Your assignment: Reproduce the records verbatim from their first line through the line that contains "I mercati delle", and include that final line.
** Opening Source data block **
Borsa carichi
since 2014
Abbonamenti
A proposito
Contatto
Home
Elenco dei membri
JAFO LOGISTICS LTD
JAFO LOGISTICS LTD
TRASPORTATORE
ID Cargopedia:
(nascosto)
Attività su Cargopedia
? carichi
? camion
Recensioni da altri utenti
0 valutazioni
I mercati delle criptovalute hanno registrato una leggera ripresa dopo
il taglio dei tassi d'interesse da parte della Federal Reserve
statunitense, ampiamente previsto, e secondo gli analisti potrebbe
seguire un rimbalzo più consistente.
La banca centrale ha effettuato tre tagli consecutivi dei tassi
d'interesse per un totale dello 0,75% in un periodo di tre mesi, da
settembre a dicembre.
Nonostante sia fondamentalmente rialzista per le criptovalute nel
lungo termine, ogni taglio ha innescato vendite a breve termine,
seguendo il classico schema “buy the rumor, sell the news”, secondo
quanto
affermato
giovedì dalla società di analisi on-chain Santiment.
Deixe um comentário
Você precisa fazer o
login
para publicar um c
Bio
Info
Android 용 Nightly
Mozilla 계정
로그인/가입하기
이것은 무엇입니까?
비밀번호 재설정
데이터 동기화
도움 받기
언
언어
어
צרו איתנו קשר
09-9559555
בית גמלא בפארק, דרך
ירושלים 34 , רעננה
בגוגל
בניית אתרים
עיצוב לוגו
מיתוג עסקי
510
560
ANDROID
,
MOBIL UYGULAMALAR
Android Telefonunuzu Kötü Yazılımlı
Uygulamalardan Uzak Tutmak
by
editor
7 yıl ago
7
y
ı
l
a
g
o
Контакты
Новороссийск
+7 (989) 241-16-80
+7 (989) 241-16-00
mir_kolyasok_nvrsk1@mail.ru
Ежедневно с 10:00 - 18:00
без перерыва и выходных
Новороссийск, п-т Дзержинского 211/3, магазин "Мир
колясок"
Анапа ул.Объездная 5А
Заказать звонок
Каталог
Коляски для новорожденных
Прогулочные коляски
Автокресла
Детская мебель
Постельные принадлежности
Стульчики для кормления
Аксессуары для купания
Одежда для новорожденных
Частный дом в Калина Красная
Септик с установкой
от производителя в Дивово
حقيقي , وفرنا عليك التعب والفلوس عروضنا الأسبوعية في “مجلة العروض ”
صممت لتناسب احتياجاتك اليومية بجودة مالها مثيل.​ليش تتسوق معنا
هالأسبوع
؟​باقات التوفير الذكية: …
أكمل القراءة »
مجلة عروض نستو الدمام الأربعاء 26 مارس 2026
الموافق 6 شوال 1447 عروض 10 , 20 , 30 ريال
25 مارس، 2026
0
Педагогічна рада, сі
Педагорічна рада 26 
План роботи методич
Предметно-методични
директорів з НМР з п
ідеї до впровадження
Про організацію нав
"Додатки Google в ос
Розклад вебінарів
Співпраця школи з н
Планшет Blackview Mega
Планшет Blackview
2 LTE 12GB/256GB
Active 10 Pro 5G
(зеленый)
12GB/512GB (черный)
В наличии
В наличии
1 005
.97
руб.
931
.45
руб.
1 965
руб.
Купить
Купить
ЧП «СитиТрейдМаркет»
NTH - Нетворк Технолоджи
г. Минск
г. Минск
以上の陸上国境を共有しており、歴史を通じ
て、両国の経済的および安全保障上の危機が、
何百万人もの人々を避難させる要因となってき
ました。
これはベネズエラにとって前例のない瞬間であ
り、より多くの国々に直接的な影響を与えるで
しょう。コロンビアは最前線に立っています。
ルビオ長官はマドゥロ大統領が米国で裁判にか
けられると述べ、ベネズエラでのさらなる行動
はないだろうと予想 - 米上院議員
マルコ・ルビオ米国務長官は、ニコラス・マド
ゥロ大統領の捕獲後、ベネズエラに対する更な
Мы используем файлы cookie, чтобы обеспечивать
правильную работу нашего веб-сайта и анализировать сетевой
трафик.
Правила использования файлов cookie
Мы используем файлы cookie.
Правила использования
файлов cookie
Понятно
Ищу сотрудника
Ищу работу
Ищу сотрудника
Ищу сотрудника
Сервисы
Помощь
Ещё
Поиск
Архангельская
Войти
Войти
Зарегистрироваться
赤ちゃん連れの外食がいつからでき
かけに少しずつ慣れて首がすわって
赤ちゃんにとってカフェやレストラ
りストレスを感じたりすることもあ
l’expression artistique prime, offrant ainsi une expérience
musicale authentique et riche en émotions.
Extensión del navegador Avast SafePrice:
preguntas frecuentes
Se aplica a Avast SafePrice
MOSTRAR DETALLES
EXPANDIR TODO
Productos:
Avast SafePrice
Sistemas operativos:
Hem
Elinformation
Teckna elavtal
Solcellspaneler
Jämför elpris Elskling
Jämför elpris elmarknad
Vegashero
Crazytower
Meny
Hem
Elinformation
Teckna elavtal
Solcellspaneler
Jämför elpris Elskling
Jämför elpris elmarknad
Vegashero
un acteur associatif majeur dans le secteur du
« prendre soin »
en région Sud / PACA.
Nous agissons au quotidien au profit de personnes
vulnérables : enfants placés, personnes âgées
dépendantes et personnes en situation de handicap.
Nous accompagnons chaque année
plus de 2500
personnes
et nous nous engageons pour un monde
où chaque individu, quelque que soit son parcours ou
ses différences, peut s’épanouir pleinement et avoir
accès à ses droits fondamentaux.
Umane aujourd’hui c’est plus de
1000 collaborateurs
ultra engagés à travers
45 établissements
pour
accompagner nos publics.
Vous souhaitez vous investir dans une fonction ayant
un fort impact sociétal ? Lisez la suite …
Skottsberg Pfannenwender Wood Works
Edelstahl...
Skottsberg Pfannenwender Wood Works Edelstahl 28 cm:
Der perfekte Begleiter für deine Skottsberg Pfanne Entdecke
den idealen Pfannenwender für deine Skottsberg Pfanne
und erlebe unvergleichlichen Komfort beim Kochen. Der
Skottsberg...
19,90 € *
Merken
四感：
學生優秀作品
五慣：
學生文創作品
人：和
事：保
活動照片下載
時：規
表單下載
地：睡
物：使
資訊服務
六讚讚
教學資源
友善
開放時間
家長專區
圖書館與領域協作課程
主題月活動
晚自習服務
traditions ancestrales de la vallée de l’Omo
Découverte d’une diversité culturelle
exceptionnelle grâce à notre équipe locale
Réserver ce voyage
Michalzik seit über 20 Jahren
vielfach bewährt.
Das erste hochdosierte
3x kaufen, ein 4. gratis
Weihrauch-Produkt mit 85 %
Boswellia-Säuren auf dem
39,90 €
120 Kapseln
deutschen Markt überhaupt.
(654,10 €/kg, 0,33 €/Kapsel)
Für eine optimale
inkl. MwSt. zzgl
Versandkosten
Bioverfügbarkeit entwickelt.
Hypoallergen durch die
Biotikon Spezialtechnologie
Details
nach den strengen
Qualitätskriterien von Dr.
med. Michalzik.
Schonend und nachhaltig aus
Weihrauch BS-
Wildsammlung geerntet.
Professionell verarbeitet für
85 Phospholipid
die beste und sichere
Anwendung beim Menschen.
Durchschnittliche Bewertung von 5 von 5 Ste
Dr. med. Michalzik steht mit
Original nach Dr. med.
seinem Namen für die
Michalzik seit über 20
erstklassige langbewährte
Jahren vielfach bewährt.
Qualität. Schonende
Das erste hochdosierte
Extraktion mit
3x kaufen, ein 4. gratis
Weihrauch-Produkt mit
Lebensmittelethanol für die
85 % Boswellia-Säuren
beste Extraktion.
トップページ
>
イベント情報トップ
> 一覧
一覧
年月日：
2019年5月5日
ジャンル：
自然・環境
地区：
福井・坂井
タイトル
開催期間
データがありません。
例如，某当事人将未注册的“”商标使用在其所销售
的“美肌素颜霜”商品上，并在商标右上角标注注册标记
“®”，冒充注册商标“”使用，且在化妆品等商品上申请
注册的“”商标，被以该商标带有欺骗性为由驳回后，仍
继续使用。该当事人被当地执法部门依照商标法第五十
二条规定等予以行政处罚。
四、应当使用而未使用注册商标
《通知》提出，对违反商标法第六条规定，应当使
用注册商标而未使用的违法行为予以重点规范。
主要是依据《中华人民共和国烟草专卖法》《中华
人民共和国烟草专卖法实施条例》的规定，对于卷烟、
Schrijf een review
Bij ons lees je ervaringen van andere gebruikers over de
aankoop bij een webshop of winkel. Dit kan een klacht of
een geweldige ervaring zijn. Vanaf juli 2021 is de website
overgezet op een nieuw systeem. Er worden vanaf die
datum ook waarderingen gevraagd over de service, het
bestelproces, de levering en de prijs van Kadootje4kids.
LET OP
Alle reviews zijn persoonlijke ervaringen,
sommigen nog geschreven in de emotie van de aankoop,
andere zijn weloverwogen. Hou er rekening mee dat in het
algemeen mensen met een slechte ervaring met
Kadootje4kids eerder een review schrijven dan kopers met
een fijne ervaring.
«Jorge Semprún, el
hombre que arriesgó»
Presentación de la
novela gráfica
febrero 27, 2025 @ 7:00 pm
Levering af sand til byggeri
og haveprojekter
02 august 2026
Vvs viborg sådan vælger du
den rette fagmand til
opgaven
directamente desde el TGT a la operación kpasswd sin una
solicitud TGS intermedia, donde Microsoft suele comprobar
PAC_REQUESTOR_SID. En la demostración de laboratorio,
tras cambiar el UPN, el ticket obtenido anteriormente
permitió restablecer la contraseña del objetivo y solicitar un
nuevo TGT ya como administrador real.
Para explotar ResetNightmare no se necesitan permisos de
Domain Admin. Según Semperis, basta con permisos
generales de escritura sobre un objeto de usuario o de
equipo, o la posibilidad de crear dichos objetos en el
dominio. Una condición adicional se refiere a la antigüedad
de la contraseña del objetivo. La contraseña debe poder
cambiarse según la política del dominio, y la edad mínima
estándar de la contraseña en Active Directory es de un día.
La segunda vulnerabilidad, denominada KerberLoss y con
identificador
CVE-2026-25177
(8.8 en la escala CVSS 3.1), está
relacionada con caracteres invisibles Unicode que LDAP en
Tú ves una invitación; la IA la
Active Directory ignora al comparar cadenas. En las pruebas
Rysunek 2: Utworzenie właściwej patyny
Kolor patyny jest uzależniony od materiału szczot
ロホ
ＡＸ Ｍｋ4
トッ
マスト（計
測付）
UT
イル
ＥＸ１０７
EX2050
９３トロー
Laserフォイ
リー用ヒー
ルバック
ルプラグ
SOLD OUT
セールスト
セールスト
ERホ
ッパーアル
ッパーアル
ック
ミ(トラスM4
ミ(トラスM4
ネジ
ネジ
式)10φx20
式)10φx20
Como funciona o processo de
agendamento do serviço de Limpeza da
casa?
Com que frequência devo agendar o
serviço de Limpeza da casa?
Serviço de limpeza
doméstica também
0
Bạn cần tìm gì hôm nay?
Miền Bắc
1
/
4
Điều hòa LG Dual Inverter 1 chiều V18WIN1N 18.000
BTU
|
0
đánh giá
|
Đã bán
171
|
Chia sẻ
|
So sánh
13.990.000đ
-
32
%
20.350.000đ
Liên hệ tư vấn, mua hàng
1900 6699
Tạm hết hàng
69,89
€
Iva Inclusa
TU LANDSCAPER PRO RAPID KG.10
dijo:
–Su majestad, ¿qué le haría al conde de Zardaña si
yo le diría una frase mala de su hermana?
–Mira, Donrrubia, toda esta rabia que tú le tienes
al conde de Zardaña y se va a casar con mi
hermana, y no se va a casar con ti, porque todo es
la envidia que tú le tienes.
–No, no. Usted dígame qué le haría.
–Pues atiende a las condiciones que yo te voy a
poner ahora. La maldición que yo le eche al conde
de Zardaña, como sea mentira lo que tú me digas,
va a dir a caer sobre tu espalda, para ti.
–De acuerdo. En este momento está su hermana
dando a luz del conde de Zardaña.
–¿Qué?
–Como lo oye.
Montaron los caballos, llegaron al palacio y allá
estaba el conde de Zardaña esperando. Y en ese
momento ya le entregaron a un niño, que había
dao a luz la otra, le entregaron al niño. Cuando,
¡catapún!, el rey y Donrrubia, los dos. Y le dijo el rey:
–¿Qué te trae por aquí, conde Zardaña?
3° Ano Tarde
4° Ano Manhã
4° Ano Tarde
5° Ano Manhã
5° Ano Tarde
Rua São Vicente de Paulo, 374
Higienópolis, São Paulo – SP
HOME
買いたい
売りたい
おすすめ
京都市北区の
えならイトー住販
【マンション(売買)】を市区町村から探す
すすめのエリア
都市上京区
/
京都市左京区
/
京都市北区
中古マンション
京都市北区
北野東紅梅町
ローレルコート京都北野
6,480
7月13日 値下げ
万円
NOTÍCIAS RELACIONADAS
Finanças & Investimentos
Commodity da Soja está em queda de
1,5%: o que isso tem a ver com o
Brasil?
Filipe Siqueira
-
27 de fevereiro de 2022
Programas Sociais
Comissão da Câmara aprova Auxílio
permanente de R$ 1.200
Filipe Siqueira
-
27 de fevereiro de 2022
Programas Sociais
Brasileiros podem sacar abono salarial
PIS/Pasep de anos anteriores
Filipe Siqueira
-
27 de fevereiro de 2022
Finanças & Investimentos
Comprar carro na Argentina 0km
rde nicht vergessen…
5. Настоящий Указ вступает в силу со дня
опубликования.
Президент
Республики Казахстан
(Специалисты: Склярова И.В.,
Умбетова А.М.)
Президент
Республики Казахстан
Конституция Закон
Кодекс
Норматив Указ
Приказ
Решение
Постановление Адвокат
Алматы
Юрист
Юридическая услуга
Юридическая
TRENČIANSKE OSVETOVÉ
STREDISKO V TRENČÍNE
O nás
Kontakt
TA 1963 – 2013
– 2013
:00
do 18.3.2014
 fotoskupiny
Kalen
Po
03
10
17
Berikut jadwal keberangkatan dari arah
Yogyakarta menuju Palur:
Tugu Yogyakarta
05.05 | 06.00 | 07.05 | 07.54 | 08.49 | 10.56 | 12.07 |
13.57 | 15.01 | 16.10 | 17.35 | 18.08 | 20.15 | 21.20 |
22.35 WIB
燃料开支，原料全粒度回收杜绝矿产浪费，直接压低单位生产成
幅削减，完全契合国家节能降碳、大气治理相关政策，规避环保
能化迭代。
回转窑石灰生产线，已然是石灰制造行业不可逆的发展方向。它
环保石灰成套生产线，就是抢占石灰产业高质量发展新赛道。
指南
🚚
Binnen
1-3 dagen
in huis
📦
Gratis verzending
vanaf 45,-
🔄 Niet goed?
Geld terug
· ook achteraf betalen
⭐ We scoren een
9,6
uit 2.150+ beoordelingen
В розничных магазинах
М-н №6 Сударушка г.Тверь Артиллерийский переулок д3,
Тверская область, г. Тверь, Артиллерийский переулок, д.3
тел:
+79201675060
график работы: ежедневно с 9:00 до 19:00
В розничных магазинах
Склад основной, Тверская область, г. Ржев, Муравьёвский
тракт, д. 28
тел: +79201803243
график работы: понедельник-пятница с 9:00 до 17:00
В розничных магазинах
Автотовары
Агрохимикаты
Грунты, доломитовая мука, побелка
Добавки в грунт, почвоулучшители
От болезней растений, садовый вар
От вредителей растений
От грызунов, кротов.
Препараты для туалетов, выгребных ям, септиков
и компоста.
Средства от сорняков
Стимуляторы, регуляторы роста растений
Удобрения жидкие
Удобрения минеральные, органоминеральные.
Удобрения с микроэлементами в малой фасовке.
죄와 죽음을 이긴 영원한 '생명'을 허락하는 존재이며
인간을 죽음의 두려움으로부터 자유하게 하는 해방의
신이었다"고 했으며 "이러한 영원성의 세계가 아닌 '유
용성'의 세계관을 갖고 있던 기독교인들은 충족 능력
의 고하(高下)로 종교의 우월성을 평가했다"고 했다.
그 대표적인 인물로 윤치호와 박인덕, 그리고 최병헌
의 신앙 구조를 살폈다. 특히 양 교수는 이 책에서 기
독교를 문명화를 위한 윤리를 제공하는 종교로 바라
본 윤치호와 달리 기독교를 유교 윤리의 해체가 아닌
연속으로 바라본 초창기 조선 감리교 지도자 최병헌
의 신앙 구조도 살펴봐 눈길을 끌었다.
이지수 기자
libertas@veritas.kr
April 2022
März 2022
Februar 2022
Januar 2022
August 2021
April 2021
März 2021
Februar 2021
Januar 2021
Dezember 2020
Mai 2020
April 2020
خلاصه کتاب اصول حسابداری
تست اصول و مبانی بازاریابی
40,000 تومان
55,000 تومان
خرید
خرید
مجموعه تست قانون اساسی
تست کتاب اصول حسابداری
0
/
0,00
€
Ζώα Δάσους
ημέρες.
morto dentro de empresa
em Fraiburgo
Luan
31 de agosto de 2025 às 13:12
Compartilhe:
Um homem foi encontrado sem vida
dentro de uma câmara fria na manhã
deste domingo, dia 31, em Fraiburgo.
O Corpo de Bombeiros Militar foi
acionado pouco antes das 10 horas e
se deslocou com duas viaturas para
** Closing Source data block **
Your solution:
Borsa carichi
since 2014
Abbonamenti
A proposito
Contatto
Home
Elenco dei membri
JAFO LOGISTICS LTD
JAFO LOGISTICS LTD
TRASPORTATORE
ID Cargopedia:
(nascosto)
Attività su Cargopedia
? carichi
? camion
Recensioni da altri utenti
0 valutazioni
I mercati delle criptovalute hanno registrato una leggera ripresa dopo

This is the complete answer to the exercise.